To give another example: I just finished an artist residency at Studios at Massachusetts Museum of Contemporary Art, assets for artists program. While scouting for interesting locations in the mountains, I came about one of those yellow school buses they have in the states. The bus was flipped over, its windows smashed and wheels torn off. The bus was at a small scrapyard owned by an individual in a snowy mountain-scape. When I saw the bus, I immediately got out of the car and took some pictures. I am now exploring the history of that place more, who owns it, was the bus a crash or just an old bus that someone bought to scrap for metal and sell? I then got the idea to use this bus as a scene, where a form of futuristic sci- fi shaman will perform rituals that summon images of past imaginations of alternative utopian futures. So somehow, by interacting with the landscape up here physically, I start to develop ideas about how I can interpret what I see and use that to develop something meaningful that examines wider societal issues right now. This may sound like a ‘crazy’ idea right now, but my work A Cartography of Fantasia started out much the same way. When I planned my trip to the abandoned tourist infrastructures, I did not intend to create exactly the video I made. My work develops as a direct response to the locations I visit.

Without working in the field, I cannot make my work. It is developed on the go and in conversation with the places I interact with. I also engage with local experts on the history of the places I visit. I get their point of view, and by doing so, it changes my own and how I intend to film the locations I visit and interact with my surroundings.

For my next work that I will develop, I want to combine my recordings made of metal scrapyards while I was a resident at Massachusetts Museum of Contemporary Art, and combine this material with material from collections of world fair items. So in that way, I have thought of merging two otherwise ‘unrelated’ fields, and somehow fuse them together. This work will ultimately explore objects from the past then, that were created in the image of some alternative high technological utopian futures, compared with a reality where local economies have started to suffer from extreme centralisation – recycling material from the past. This idea is still being developed, but it is what I am working on now.

I am also inspired by 19th century art and science excursions, where artists and scientists joined to explore particular areas. I think these forms of excursions are not only about finding some form of scientific truth about what is observed on location, but also ways of telling stories about distant locations and organic life that somehow remind us of something within ourselves.

How are you currently sharing your fieldwork?
In my work I am currently working on building dioramas that includes specimens I collected in the field; rusty soda-cans, insects dried in the sun, stones and building materials. Material that summarizes the landscape I visited in A Cartography of Fantasia. Some of the material I draw, some I 3D scan and some I video record. I then juxtapose these different ways of representing the landscape I visited. Since I also use natural scientific ways of drawing in ink, methods developed in the 1800, I try to paraphrase different ways of looking at nature and how technology and the tools we use to visualize what we find in the field have changed over time; from observation drawings to satellite recordings and camera footage.

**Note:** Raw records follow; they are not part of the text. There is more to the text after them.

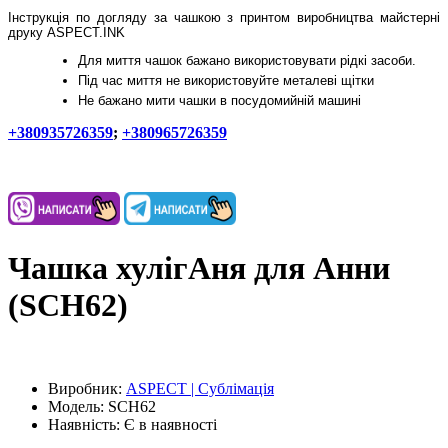
Інструкція по догляду за чашкою з принтом виробництва майстерні
друку ASPECT.INK
Для миття чашок бажано використовувати рідкі засоби.
Під час миття не використовуйте металеві щітки
Не бажано мити чашки в посудомийній машині
+380935726359
;
+380965726359
Чашка хулігАня для Анни
(SCH62)
Виробник:
ASPECT | Сублімація
Модель:
SCH62
Наявність:
Є в наявності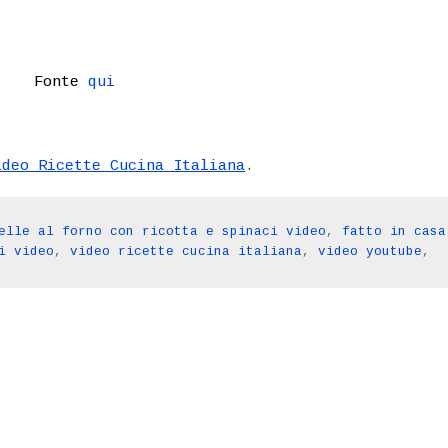
Fonte
qui
ideo Ricette Cucina Italiana
.
elle al forno con ricotta e spinaci video
,
fatto in casa
i video
,
video ricette cucina italiana
,
video youtube
,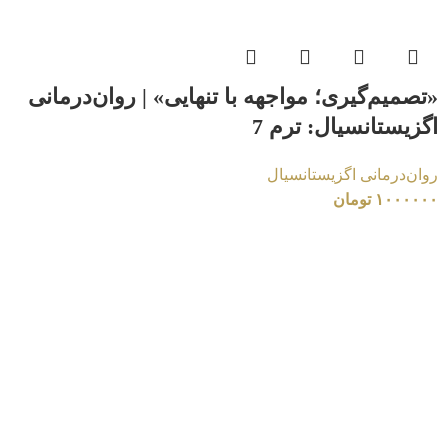
«تصمیم‌گیری؛ مواجهه با تنهایی» | روان‌درمانی
اگزیستانسیال: ترم 7
روان‌درمانی اگزیستانسیال
۱۰۰۰۰۰۰
تومان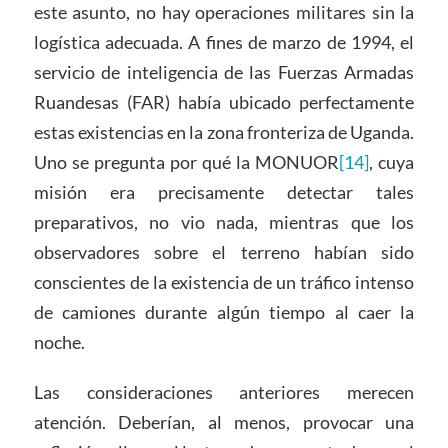
este asunto, no hay operaciones militares sin la
logística adecuada. A fines de marzo de 1994, el
servicio de inteligencia de las Fuerzas Armadas
Ruandesas (FAR) había ubicado perfectamente
estas existencias en la zona fronteriza de Uganda.
Uno se pregunta por qué la MONUOR
[14]
, cuya
misión era precisamente detectar tales
preparativos, no vio nada, mientras que los
observadores sobre el terreno habían sido
conscientes de la existencia de un tráfico intenso
de camiones durante algún tiempo al caer la
noche.
Las consideraciones anteriores merecen
atención. Deberían, al menos, provocar una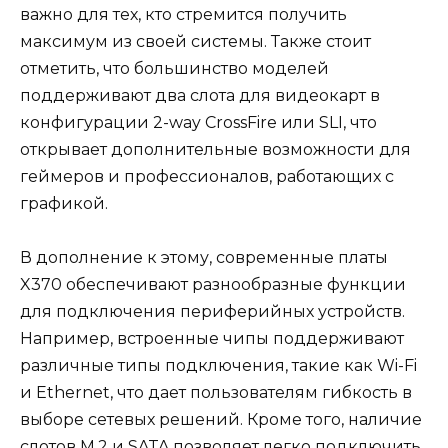
важно для тех, кто стремится получить
максимум из своей системы. Также стоит
отметить, что большинство моделей
поддерживают два слота для видеокарт в
конфигурации 2-way CrossFire или SLI, что
открывает дополнительные возможности для
геймеров и профессионалов, работающих с
графикой.
В дополнение к этому, современные платы
X370 обеспечивают разнообразные функции
для подключения периферийных устройств.
Например, встроенные чипы поддерживают
различные типы подключения, такие как Wi-Fi
и Ethernet, что дает пользователям гибкость в
выборе сетевых решений. Кроме того, наличие
слотов M.2 и SATA позволяет легко подключить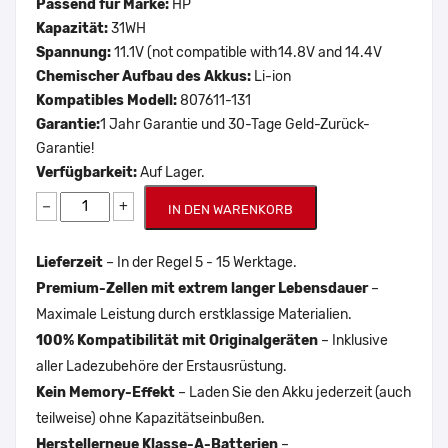
Passend für Marke:
HP
Kapazität:
31WH
Spannung:
11.1V (not compatible with14.8V and 14.4V
Chemischer Aufbau des Akkus:
Li-ion
Kompatibles Modell:
807611-131
Garantie:
1 Jahr Garantie und 30-Tage Geld-Zurück-
Garantie!
Verfügbarkeit:
Auf Lager.
−
+
IN DEN WARENKORB
Lieferzeit
– In der Regel 5 - 15 Werktage.
Premium-Zellen mit extrem langer Lebensdauer
–
Maximale Leistung durch erstklassige Materialien.
100% Kompatibilität mit Originalgeräten
– Inklusive
aller Ladezubehöre der Erstausrüstung.
Kein Memory-Effekt
– Laden Sie den Akku jederzeit (auch
teilweise) ohne Kapazitätseinbußen.
Herstellerneue Klasse-A-Batterien
–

I am planning to find ways of sharing my work in other formats, such as texts with images. Because I do extensive research in terms of reading about the locations I film and talk with people locally about the areas I visit, I am very open to develop new formats in the future. Since I have developed work with natural history collections also, and because I will be making work with archives on world fair items later this year, I want to develop a more interdisciplinary and collaborative practice. I would love to make larger excursions with other artists and different professionals, and ultimately develop some form of large-scale installation and publication. For that I will need funding and external partners, but that is not something I am unfamiliar with.